» **WORK REQUIRED**
Your answer should reproduce the full set of records exactly as given.

Collected data:
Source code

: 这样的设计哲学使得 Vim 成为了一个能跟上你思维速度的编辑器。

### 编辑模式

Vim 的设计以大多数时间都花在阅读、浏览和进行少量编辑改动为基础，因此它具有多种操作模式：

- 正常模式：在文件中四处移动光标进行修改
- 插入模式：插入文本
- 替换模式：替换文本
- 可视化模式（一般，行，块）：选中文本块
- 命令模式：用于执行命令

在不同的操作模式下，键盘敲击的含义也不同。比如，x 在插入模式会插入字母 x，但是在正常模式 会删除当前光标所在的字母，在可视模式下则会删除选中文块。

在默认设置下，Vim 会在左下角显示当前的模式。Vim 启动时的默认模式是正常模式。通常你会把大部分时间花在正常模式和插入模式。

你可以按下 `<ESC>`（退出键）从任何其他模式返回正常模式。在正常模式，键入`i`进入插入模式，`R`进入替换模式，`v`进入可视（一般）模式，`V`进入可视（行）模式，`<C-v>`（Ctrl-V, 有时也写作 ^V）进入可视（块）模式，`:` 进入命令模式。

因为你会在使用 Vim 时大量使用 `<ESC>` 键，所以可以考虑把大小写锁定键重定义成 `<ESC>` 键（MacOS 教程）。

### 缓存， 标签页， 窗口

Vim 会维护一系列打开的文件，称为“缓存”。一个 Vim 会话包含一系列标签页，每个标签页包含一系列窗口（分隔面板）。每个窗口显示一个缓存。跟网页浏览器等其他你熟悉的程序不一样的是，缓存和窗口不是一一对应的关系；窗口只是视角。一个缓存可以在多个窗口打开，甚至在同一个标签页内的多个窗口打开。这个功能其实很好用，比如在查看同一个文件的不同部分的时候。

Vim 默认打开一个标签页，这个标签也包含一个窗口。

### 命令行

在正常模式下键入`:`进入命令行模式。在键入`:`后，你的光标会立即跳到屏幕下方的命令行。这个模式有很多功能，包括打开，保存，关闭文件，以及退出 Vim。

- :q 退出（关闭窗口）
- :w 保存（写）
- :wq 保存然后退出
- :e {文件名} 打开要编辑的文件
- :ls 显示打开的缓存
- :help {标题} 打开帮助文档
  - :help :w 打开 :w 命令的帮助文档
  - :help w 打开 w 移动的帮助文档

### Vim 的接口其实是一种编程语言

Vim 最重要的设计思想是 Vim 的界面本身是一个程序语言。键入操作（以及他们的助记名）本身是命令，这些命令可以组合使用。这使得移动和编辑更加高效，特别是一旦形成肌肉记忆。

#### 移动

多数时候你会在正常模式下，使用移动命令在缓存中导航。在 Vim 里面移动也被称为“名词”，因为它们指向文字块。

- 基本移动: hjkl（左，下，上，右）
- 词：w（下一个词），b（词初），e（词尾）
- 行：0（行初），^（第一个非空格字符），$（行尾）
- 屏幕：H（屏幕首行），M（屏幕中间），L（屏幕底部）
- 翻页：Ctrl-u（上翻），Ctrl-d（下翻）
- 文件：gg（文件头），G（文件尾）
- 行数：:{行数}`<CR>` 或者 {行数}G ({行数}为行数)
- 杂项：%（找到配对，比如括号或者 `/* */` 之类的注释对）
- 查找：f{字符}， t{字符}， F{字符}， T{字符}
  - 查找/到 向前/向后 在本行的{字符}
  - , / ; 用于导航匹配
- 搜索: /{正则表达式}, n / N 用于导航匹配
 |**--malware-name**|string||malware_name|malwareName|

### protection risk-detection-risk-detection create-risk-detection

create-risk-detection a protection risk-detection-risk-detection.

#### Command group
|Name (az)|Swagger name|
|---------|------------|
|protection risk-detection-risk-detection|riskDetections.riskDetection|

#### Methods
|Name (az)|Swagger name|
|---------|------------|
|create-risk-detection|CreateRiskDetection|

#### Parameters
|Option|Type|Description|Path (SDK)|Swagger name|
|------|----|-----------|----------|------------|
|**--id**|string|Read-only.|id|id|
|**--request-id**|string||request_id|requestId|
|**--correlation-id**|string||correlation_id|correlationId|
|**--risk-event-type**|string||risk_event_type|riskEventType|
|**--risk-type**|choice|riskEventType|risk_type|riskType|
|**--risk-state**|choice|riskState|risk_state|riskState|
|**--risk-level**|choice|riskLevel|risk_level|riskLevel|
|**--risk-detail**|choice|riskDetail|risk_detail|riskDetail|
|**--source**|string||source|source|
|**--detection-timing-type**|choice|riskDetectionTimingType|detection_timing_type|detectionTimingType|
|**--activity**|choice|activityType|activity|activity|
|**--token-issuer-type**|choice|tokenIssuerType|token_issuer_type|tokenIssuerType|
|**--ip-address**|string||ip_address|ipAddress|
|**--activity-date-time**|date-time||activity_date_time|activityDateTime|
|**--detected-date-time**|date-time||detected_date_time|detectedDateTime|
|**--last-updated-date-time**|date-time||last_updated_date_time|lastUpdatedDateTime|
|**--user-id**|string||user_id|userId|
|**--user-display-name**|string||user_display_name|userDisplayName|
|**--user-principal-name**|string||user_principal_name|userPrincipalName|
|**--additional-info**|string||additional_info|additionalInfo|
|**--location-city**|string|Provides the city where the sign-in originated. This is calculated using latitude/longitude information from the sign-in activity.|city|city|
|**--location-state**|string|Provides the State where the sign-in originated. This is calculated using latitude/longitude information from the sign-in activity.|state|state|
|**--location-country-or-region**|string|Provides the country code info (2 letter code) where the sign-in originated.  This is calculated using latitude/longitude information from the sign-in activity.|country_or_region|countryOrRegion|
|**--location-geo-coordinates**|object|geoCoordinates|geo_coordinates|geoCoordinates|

» **ANSWER BOX**
Source code

: 这样的设计哲学使得 Vim 成为了一个能跟上你思维速度的编辑器。

### 编辑模式

Vim 的设计以大多数时间都花在阅读、浏览和进行少量编辑改动为基础，因此它具有多种操作模式：

- 正常模式：在文件中四处移动光标进行修改
- 插入模式：插入文本
- 替换模式：替换文本
- 可视化模式（一般，行，块）：选中文本块
- 命令模式：用于执行命令

在不同的操作模式下，键盘敲击的含义也不同。比如，x 在插入模式会插入字母 x，但是在正常模式 会删除当前光标所在的字母，在可视模式下则会删除选中文块。

在默认设置下，Vim 会在左下角显示当前的模式。Vim 启动时的默认模式是正常模式。通常你会把大部分时间花在正常模式和插入模式。

你可以按下 `<ESC>`（退出键）从任何其他模式返回正常模式。在正常模式，键入`i`进入插入模式，`R`进入替换模式，`v`进入可视（一般）模式，`V`进入可视（行）模式，`<C-v>`（Ctrl-V, 有时也写作 ^V）进入可视（块）模式，`:` 进入命令模式。

因为你会在使用 Vim 时大量使用 `<ESC>` 键，所以可以考虑把大小写锁定键重定义成 `<ESC>` 键（MacOS 教程）。

### 缓存， 标签页， 窗口

Vim 会维护一系列打开的文件，称为“缓存”。一个 Vim 会话包含一系列标签页，每个标签页包含一系列窗口（分隔面板）。每个窗口显示一个缓存。跟网页浏览器等其他你熟悉的程序不一样的是，缓存和窗口不是一一对应的关系；窗口只是视角。一个缓存可以在多个窗口打开，甚至在同一个标签页内的多个窗口打开。这个功能其实很好用，比如在查看同一个文件的不同部分的时候。

Vim 默认打开一个标签页，这个标签也包含一个窗口。

### 命令行

在正常模式下键入`:`进入命令行模式。在键入`:`后，你的光标会立即跳到屏幕下方的命令行。这个模式有很多功能，包括打开，保存，关闭文件，以及退出 Vim。

- :q 退出（关闭窗口）
- :w 保存（写）
- :wq 保存然后退出
- :e {文件名} 打开要编辑的文件
- :ls 显示打开的缓存
- :help {标题} 打开帮助文档
  - :help :w 打开 :w 命令的帮助文档
  - :help w 打开 w 移动的帮助文档

### Vim 的接口其实是一种编程语言

Vim 最重要的设计思想是 Vim 的界面本身是一个程序语言。键入操作（以及他们的助记名）本身是命令，这些命令可以组合使用。这使得移动和编辑更加高效，特别是一旦形成肌肉记忆。

#### 移动

多数时候你会在正常模式下，使用移动命令在缓存中导航。在 Vim 里面移动也被称为“名词”，因为它们指向文字块。

- 基本移动: hjkl（左，下，上，右）
- 词：w（下一个词），b（词初），e（词尾）
- 行：0（行初），^（第一个非空格字符），$（行尾）
- 屏幕：H（屏幕首行），M（屏幕中间），L（屏幕底部）
- 翻页：Ctrl-u（上翻），Ctrl-d（下翻）
- 文件：gg（文件头），G（文件尾）
- 行数：:{行数}`<CR>` 或者 {行数}G ({行数}为行数)
- 杂项：%（找到配对，比如括号或者 `/* */` 之类的注释对）
- 查找：f{字符}， t{字符}， F{字符}， T{字符}
  - 查找/到 向前/向后 在本行的{字符}
  - , / ; 用于导航匹配
- 搜索: /{正则表达式}, n / N 用于导航匹配
 |**--malware-name**|string||malware_name|malwareName|

### protection risk-detection-risk-detection create-risk-detection

create-risk-detection a protection risk-detection-risk-detection.

#### Command group
|Name (az)|Swagger name|
|---------|------------|
|protection risk-detection-risk-detection|riskDetections.riskDetection|

#### Methods
|Name (az)|Swagger name|
|---------|------------|
|create-risk-detection|CreateRiskDetection|

#### Parameters
|Option|Type|Description|Path (SDK)|Swagger name|
|------|----|-----------|----------|------------|
|**--id**|string|Read-only.|id|id|
|**--request-id**|string||request_id|requestId|
|**--correlation-id**|string||correlation_id|correlationId|
|**--risk-event-type**|string||risk_event_type|riskEventType|
|**--risk-type**|choice|riskEventType|risk_type|riskType|
|**--risk-state**|choice|riskState|risk_state|riskState|
|**--risk-level**|choice|riskLevel|risk_level|riskLevel|
|**--risk-detail**|choice|riskDetail|risk_detail|riskDetail|
|**--source**|string||source|source|
|**--detection-timing-type**|choice|riskDetectionTimingType|detection_timing_type|detectionTimingType|
|**--activity**|choice|activityType|activity|activity|
|**--token-issuer-type**|choice|tokenIssuerType|token_issuer_type|tokenIssuerType|
|**--ip-address**|string||ip_address|ipAddress|
|**--activity-date-time**|date-time||activity_date_time|activityDateTime|
|**--detected-date-time**|date-time||detected_date_time|detectedDateTime|
|**--last-updated-date-time**|date-time||last_updated_date_time|lastUpdatedDateTime|
|**--user-id**|string||user_id|userId|
|**--user-display-name**|string||user_display_name|userDisplayName|
|**--user-principal-name**|string||user_principal_name|userPrincipalName|
|**--additional-info**|string||additional_info|additionalInfo|
|**--location-city**|string|Provides the city where the sign-in originated. This is calculated using latitude/longitude information from the sign-in activity.|city|city|
|**--location-state**|string|Provides the State where the sign-in originated. This is calculated using latitude/longitude information from the sign-in activity.|state|state|
|**--location-country-or-region**|string|Provides the country code info (2 letter code) where the sign-in originated.  This is calculated using latitude/longitude information from the sign-in activity.|country_or_region|countryOrRegion|
|**--location-geo-coordinates**|object|geoCoordinates|geo_coordinates|geoCoordinates|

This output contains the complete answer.